Home » Technology » How to fix the input type and weight type mismatch error in the Hugging Face Transformer model

How to fix the input type and weight type mismatch error in the Hugging Face Transformer model

Image Source

We have already introduced the Transformer model platform “[Hugging Face]Ep.1 An AI platform that ordinary people can play”, and I believe that many players will encounter such a situation during the operation process, so we will sort out the problems encountered and share solutions, so that friends in need can refer to them.

question

Input type (torch.FloatTensor) and weight type (torch.cuda.FloatTensor) should be the same or input should be a MKLDNN tensor and weight is a dense tensor

prospect feed

The story goes like this, Xiao Ming is a software engineer who specializes in technology in the field of speech recognition.wav2vec2When recognizing the voice recognition model of , an error occurred at a critical moment, and this error may also be encountered by other people, so I decided to organize the process to help partners on the same technical road to break through the difficulties together.

Image Source…

First Xiao Ming usedwav2vec2The speech recognition model of , and load the Chinese model “wav2vec2-large-xlsr-53-chinese-zh-cn-gpt“, and expect to use the GPU to accelerate the recognition speed, so set DEVICE to cuda.

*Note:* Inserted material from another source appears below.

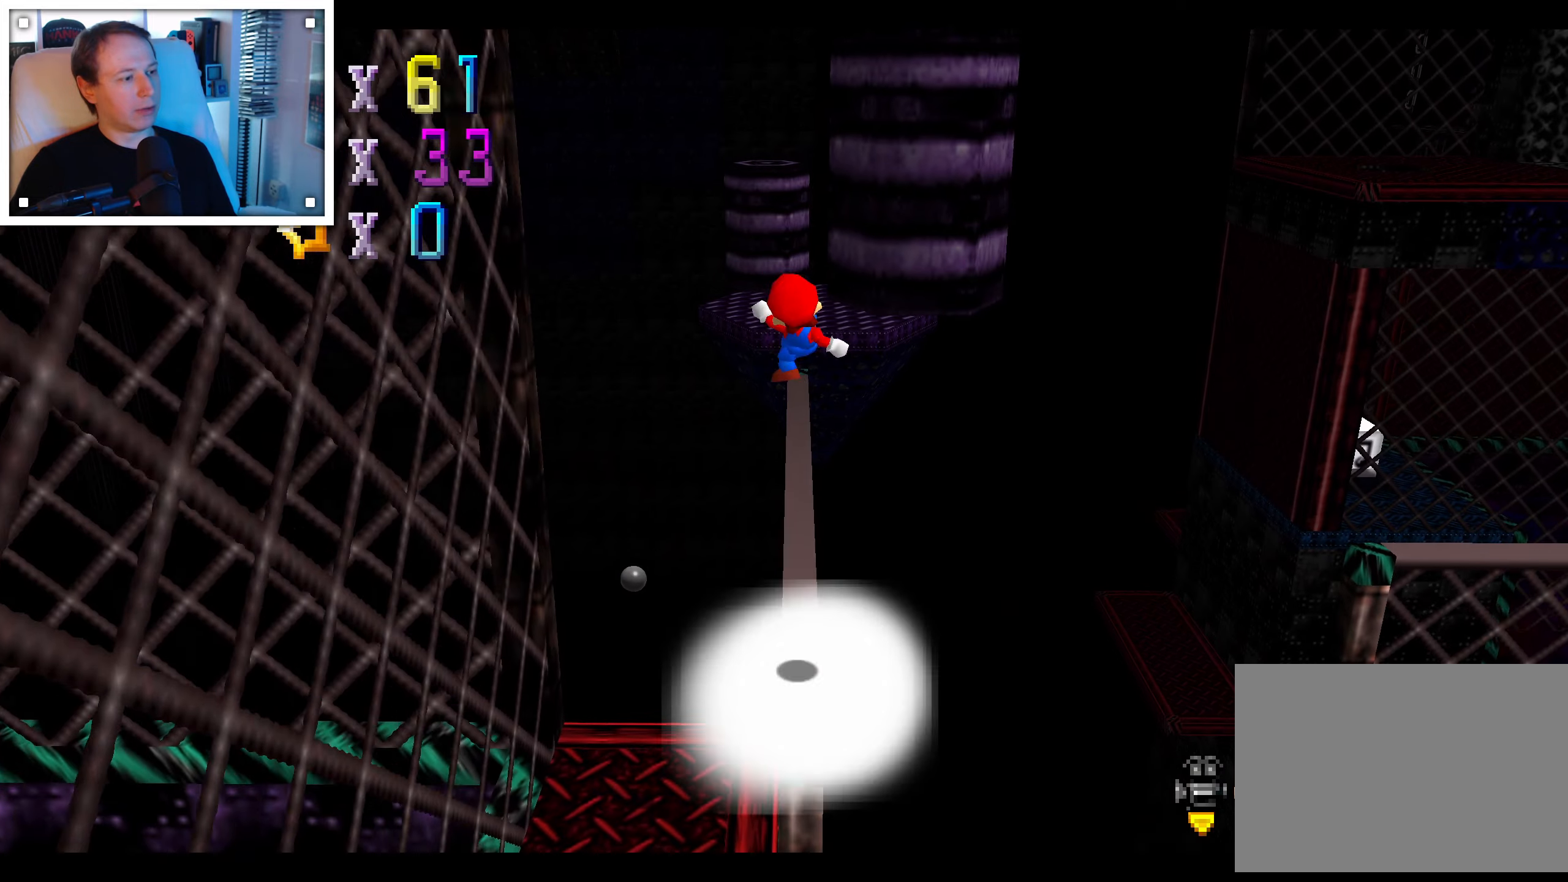
{"dt_ms": 500, "buttons": ["A"], "left_stick": "up", "right_stick": "center", "events": [[67, "left_stick", "up"], [367, "A", "down"]]}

from transformers import Wav2Vec2ForCTC, Wav2Vec2Processor
SRC_MODEL = ‘ydshieh/wav2vec2-large-xlsr-53-chinese-zh-cn-gpt’
DEVICE = ‘cuda’
processor = Wav2Vec2Processor.from_pretrained(SRC_MODEL)
model = Wav2Vec2ForCTC.from_pretrained(SRC_MODEL).to(DEVICE)

Then the audio file is directly identified.

audio_buffer, _ = sf.read(‘test.wav’)

input_values = processor(audio_buffer, sampling_rate=16000, return_tensors=”pt”).input_values

logits = model(input_values).logits

predicted_ids = torch.argmax(logits, dim=-1)

transcription = processor.decode(predicted_ids[0])

transcription

It turned out that something went wrong… What should I do?

RuntimeError: Input type (torch.FloatTensor) and weight type (torch.cuda.FloatTensor) …

reason

According to the error message, it is estimated that the input type is CPU (torch.FloatTensor), but the model type is GPU (torch.cuda.FloatTensor), so the data source needs to be converted to the type of GPU to match.

How to solve

We try to convert audio data into data of type “torch.cuda.FloatTensor”.

input_values = input_values.to(DEVICE)

In this way, the data types of the model and the data will be consistent. After all, the GPU and the CPU are not compatible, so be very careful when performing calculations…

Leave a Comment

This site uses Akismet to reduce spam. Learn how your comment data is processed.